For those of us living in Seattle in 1985, Christmas at that time is a somber memory. That was the year we woke up on Christmas morning to the murder of the Goldmark family by a man who was also unhinged by the right wing, who thought the Goldmarks were Jews. Here is the wikipedia article on it:



David Lewis Rice

From Wikipedia, the free encyclopedia


David Lewis Rice (born 1958) is a follower of the Christian Identity movement who, on Christmas Eve 1985, forced his way into the Seattle home of civil rights attorney Charles Goldmark with a toy pistol and stabbed Goldmark, his wife, and two children to death. Rice, a member of the Duck Club, a right wing extremist organization, erroneously believed the family was Jewish and Communist, and saw the crime as
part of a broader religious war between American Christianity and Soviet atheism. Goldmark and his family had been active in progressive politics in Washington for years, and his parents had won a highly publicized libel suit in 1964 as part of an effort to refute accusations of past membership in the Communist Party. When confessing to the crimes, Rice called Goldmark the "top Jew" and "top Communist" in the state.

Rice was convicted in 1986 of aggravated murder for the four deaths and was sentenced to death, but the conviction was later overturned on the grounds of an incompetent defense. A sticking point of Rice's case throughout the trial process was the psychotic symptoms that he sometimes displayed, and his attorney's lack of emphasis on them. In 1998, he finally pleaded guilty to the crimes in exchange for avoiding the death penalty. He remains in prison serving out a life sentence.



Charles Goldmark was a highly respected attorney in Seattle, where I practice law to this day. These murders were particularly brutal given the time they occurred and the way in which they were done, which I still cannot bring myself to write about. And it was a right wing organization, similar to the ones that are currently ripping ACORN and Bill Ayers,that gave rise to these heinous killings.

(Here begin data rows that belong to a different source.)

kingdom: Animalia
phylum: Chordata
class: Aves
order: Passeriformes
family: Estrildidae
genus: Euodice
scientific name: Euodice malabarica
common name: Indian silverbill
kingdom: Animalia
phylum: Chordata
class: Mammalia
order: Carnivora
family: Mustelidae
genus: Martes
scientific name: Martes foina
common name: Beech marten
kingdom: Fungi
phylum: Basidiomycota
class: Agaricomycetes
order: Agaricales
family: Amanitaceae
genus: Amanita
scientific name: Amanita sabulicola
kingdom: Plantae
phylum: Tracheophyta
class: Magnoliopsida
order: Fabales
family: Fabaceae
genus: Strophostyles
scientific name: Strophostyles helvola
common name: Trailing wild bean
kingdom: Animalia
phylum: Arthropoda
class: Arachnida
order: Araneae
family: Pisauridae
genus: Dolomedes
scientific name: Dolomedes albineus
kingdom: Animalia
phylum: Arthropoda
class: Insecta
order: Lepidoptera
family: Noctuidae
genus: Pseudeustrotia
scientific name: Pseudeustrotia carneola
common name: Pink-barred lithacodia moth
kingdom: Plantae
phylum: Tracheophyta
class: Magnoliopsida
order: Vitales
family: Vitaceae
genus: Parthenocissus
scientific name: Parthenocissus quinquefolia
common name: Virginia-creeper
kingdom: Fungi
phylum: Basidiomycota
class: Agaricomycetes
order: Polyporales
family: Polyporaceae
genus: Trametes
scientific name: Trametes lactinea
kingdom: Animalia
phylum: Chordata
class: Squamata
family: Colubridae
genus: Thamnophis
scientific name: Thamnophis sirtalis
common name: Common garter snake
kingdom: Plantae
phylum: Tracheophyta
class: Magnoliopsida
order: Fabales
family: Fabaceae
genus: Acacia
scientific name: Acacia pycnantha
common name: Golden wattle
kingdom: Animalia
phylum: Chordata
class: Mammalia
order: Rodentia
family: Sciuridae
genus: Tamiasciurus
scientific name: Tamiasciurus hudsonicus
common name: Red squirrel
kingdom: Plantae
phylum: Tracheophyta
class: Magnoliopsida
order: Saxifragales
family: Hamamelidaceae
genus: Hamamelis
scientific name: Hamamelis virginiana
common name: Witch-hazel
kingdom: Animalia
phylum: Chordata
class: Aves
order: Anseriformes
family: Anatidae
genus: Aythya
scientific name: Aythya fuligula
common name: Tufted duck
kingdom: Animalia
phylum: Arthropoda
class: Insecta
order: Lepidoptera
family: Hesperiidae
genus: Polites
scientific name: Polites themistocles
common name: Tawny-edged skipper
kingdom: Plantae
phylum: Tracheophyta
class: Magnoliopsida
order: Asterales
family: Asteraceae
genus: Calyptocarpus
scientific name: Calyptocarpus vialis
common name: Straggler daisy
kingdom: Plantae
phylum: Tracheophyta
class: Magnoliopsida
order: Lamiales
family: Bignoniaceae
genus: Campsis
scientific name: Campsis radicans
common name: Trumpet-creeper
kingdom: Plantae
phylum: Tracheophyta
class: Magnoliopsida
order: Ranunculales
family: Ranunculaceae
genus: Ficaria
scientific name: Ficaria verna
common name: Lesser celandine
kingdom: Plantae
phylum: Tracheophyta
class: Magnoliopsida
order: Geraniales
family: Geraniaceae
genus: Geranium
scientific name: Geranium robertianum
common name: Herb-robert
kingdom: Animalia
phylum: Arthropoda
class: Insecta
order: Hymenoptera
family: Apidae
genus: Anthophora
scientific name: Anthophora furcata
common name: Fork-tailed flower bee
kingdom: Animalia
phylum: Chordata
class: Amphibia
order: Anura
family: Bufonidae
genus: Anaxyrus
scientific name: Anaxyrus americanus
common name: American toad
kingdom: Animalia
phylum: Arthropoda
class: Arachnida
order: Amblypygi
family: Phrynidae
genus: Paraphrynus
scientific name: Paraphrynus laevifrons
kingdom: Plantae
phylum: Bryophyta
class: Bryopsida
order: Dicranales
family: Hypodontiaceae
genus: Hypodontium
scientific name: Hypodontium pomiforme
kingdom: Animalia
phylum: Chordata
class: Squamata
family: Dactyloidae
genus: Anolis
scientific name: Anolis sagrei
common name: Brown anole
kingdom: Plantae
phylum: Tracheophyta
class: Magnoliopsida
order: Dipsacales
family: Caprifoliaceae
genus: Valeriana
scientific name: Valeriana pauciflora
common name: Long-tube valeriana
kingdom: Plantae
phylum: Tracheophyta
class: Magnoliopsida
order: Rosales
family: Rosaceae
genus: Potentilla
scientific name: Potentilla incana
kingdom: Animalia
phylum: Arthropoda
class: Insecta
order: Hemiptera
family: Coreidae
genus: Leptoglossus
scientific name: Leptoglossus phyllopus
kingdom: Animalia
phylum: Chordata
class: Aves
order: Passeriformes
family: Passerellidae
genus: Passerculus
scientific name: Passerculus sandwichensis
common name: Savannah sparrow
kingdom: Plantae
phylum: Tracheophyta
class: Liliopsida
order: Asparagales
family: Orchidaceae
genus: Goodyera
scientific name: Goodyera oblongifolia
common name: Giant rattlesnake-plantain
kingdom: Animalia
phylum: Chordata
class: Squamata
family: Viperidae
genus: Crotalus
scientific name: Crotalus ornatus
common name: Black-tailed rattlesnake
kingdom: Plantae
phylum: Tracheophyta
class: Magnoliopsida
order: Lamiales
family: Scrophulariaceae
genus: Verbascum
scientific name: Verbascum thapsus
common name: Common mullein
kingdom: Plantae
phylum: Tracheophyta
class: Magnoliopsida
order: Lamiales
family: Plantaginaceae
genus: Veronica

I am also reminded of the abortion clinic bombings and murder of doctors who perform abortions that have been inspired by right wing rhetoric that is again making the rounds in the circles of those supporting McCain.

There was a highly regarded political science professor at my college, Dr. G. Theodore Mitau, who was a Holocaust survivor. His main point, when teaching his classes was that civilization is such a thin veneer that surrounds our society, that it can break with the slightest amount of pressure. McCain is truly playing with forces that can break this thin veneer of civilization, forces that he cannot control once they are set in motion. And if our veneer breaks, I am sure that he and his running mate will loudly and longly disclaim responsibility. We cannot let this happen. We must speak out and counter the voices of the mob that would break our civilization.